QUESTION:
Given a 0-indexed integer array nums of length n and an integer k, return the number of pairs (i, j) where 0 <= i < j < n, such that nums[i] == nums[j] and (i * j) is divisible by k.
Example 1:
Input: nums = [3,1,2,2,2,1,3], k = 2
Output: 4
Explanation:
There are 4 pairs that meet all the requirements:
- nums[0] == nums[6], and 0 * 6 == 0, which is divisible by 2.
- nums[2] == nums[3], and 2 * 3 == 6, which is divisible by 2.
- nums[2] == nums[4], and 2 * 4 == 8, which is divisible by 2.

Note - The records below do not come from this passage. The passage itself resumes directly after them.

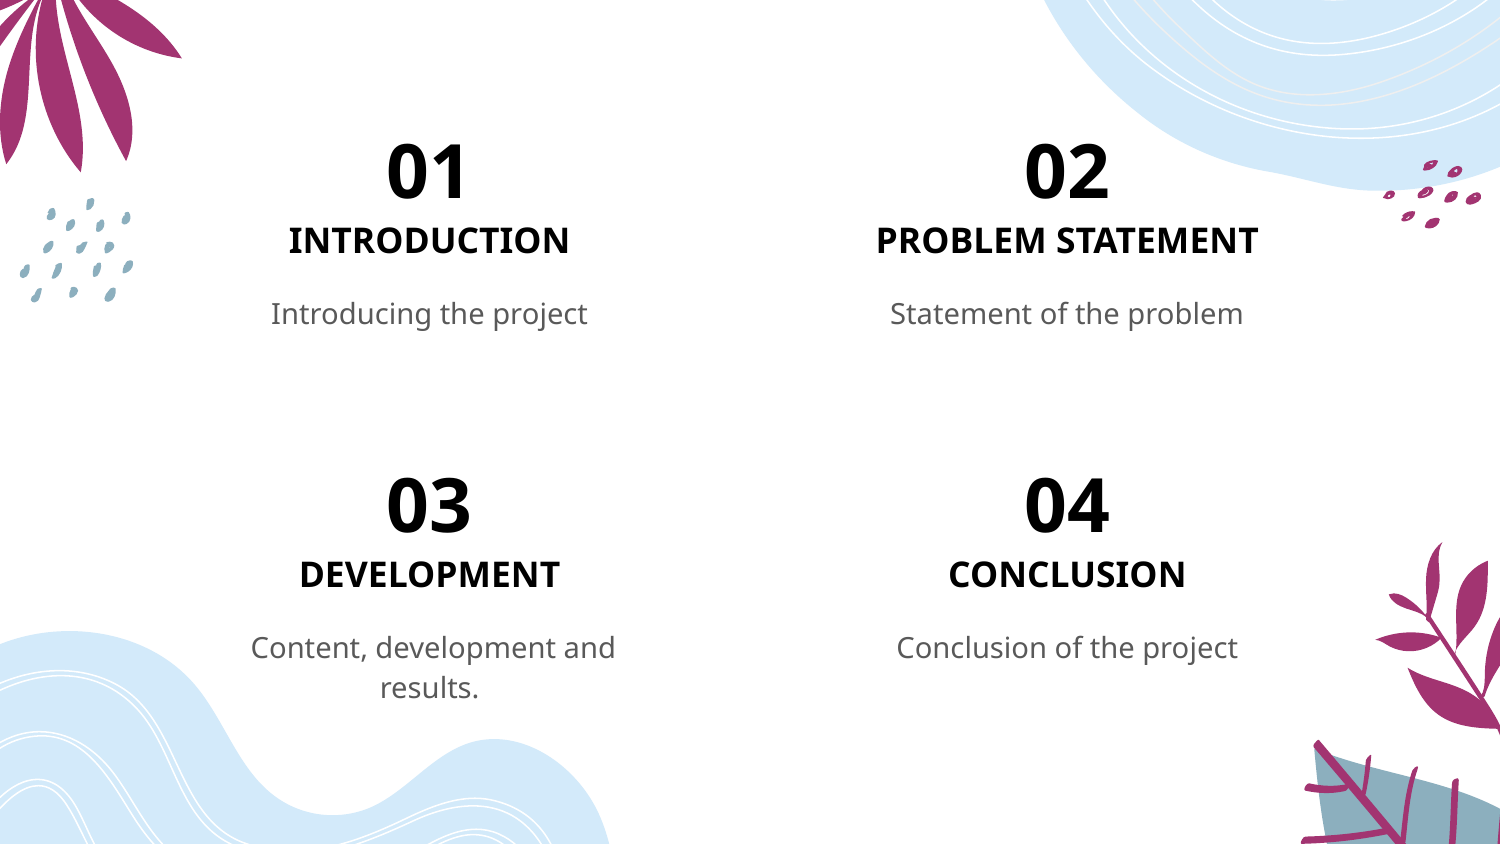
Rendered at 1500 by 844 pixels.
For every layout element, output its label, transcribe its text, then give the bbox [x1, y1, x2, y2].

title INTRODUCTION [184, 203, 675, 298]
title CONCLUSION [822, 537, 1313, 632]
subtitle Conclusion of the project [862, 608, 1272, 731]
subtitle Introducing the project [224, 275, 635, 397]
title PROBLEM STATEMENT [822, 203, 1313, 298]
subtitle Statement of the problem [862, 275, 1272, 397]
title 03 [215, 401, 644, 563]
title DEVELOPMENT [184, 537, 675, 632]
title 01 [215, 67, 644, 203]
title 04 [853, 401, 1282, 563]
title 02 [853, 67, 1282, 229]
subtitle Content, development and results. [224, 608, 635, 731]
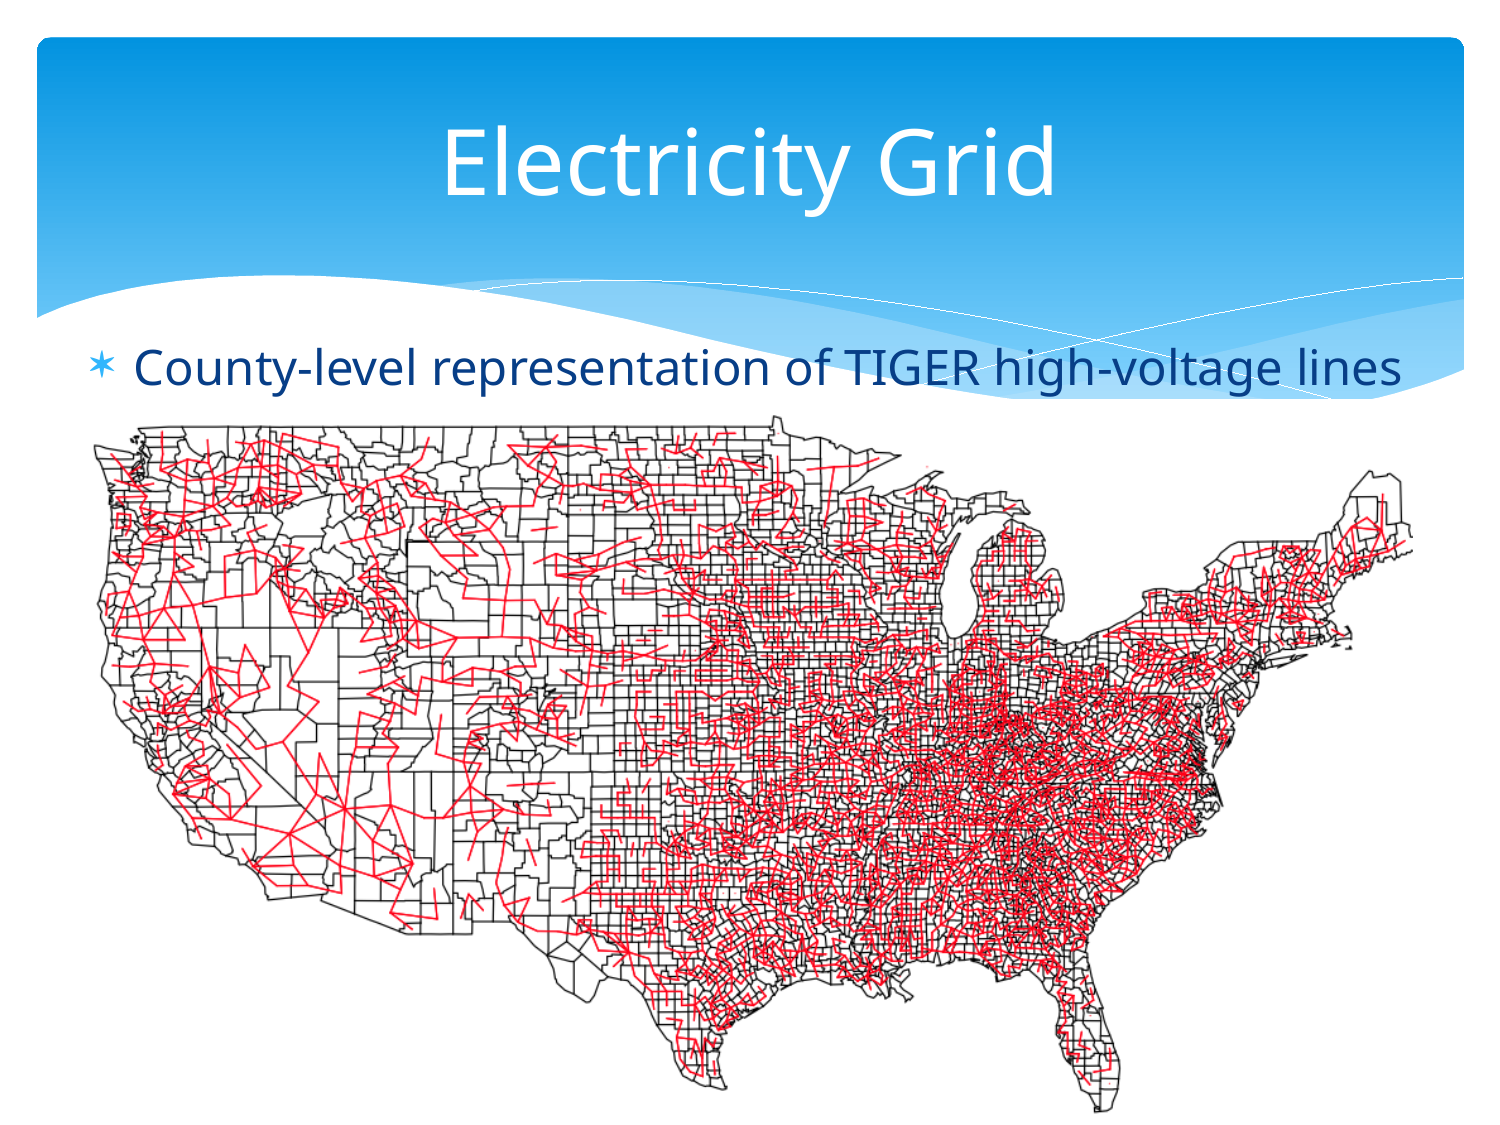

- nums[3] == nums[4], and 3 * 4 == 12, which is divisible by 2.
Example 2:
Input: nums = [1,2,3,4], k = 1
Output: 0
Explanation: Since no value in nums is repeated, there are no pairs (i,j) that meet all the requirements.
Constraints:
1 <= nums.length <= 100
1 <= nums[i], k <= 100
EXPLANATION:
easy的题目, 也就是两个for循环再加上一个判断就是可以了.
SOLUTION:
class Solution {
func countPairs(_ nums: [Int], _ k: Int) -> Int {
var result:Int = 0
for indexI in 0..<nums.count {
for indexJ in indexI+1..<nums.count {
if ((nums[indexI] == nums[indexJ])
&& (indexI*indexJ)%k == 0) {
result+=1
}
}
}
return result
}
}